Recorded data:
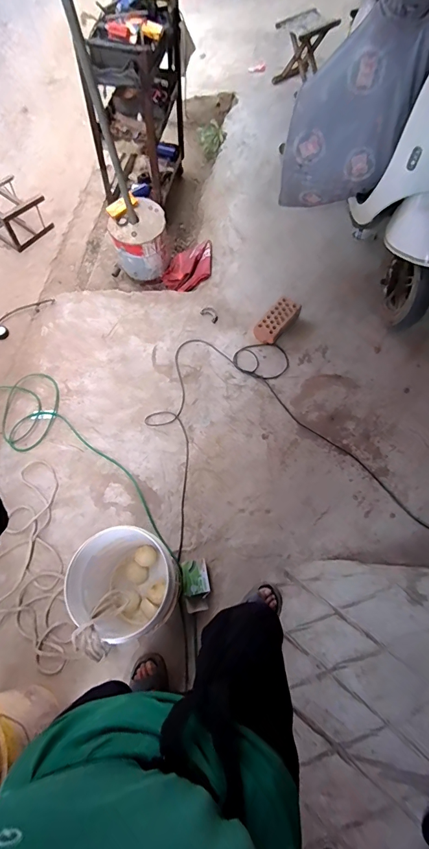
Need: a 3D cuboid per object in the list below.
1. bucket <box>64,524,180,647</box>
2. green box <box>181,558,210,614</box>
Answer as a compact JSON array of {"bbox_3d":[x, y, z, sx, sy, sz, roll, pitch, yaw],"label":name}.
[{"bbox_3d":[-0.268,0.518,1.198,0.298,0.338,0.309,1,66,-2],"label":"bucket"},{"bbox_3d":[-0.066,0.569,1.317,0.097,0.050,0.168,-10,66,2],"label":"green box"}]

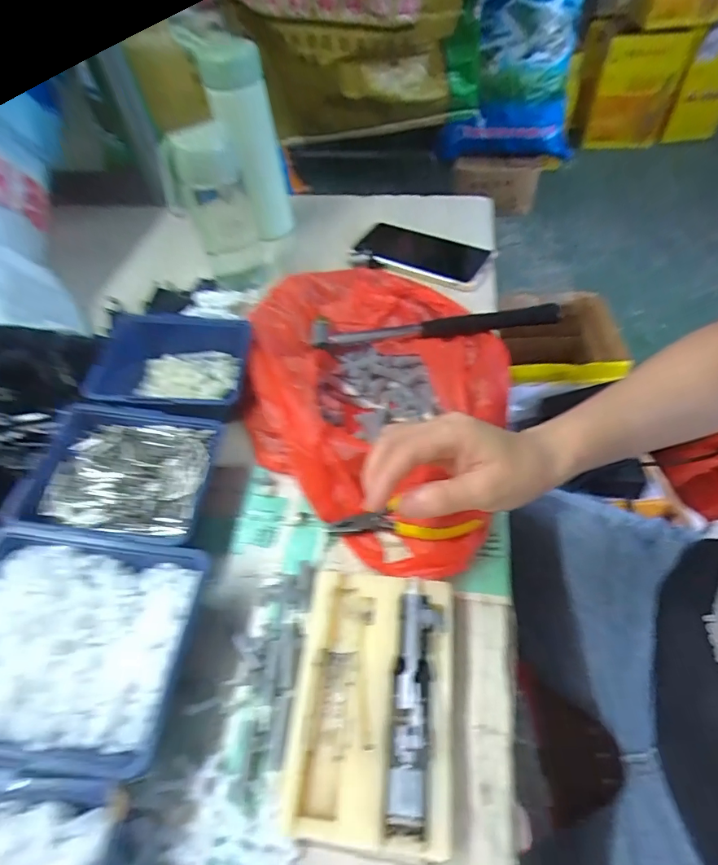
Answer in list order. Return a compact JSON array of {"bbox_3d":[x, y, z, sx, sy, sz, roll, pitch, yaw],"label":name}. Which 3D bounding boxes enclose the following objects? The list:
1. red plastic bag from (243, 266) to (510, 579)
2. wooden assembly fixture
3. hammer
[{"bbox_3d":[0.013,-0.035,0.405,0.225,0.049,0.318,-4,53,2],"label":"red plastic bag"},{"bbox_3d":[0.008,0.155,0.278,0.092,0.028,0.137,3,53,7],"label":"wooden assembly fixture"},{"bbox_3d":[0.072,-0.105,0.452,0.234,0.017,0.038,-4,53,1],"label":"hammer"}]

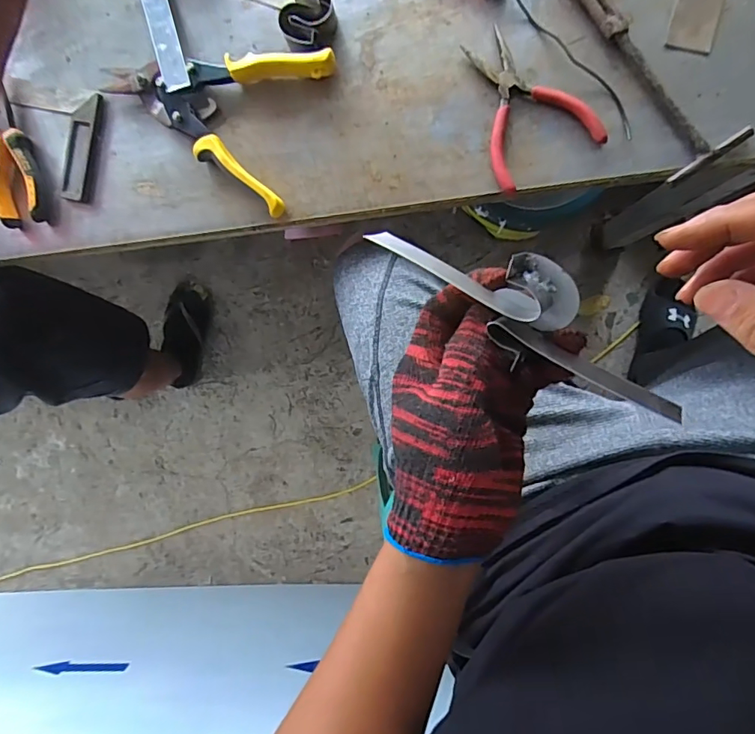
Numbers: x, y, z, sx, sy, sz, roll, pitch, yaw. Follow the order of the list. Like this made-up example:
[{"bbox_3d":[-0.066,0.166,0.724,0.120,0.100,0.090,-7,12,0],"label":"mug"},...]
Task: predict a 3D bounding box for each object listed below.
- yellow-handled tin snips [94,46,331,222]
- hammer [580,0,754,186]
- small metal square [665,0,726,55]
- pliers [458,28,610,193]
[{"bbox_3d":[-0.168,-0.264,0.498,0.217,0.030,0.149,23,97,5],"label":"yellow-handled tin snips"},{"bbox_3d":[0.244,-0.280,0.446,0.066,0.012,0.221,-29,90,9],"label":"hammer"},{"bbox_3d":[0.286,-0.322,0.442,0.040,0.004,0.079,14,96,6],"label":"small metal square"},{"bbox_3d":[0.132,-0.247,0.463,0.098,0.015,0.137,-27,90,9],"label":"pliers"}]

## Aim of the task:
In the entries above, the lines between the one holding "Numbers: x, y, z, sx, sy, sz, roll, pitch, yaw." and the one holding "- small metal square [665,0,726,55]", inclusive, are to be printed exactly as written, and those alone.

## Solution for this problem:
Numbers: x, y, z, sx, sy, sz, roll, pitch, yaw. Follow the order of the list. Like this made-up example:
[{"bbox_3d":[-0.066,0.166,0.724,0.120,0.100,0.090,-7,12,0],"label":"mug"},...]
Task: predict a 3D bounding box for each object listed below.
- yellow-handled tin snips [94,46,331,222]
- hammer [580,0,754,186]
- small metal square [665,0,726,55]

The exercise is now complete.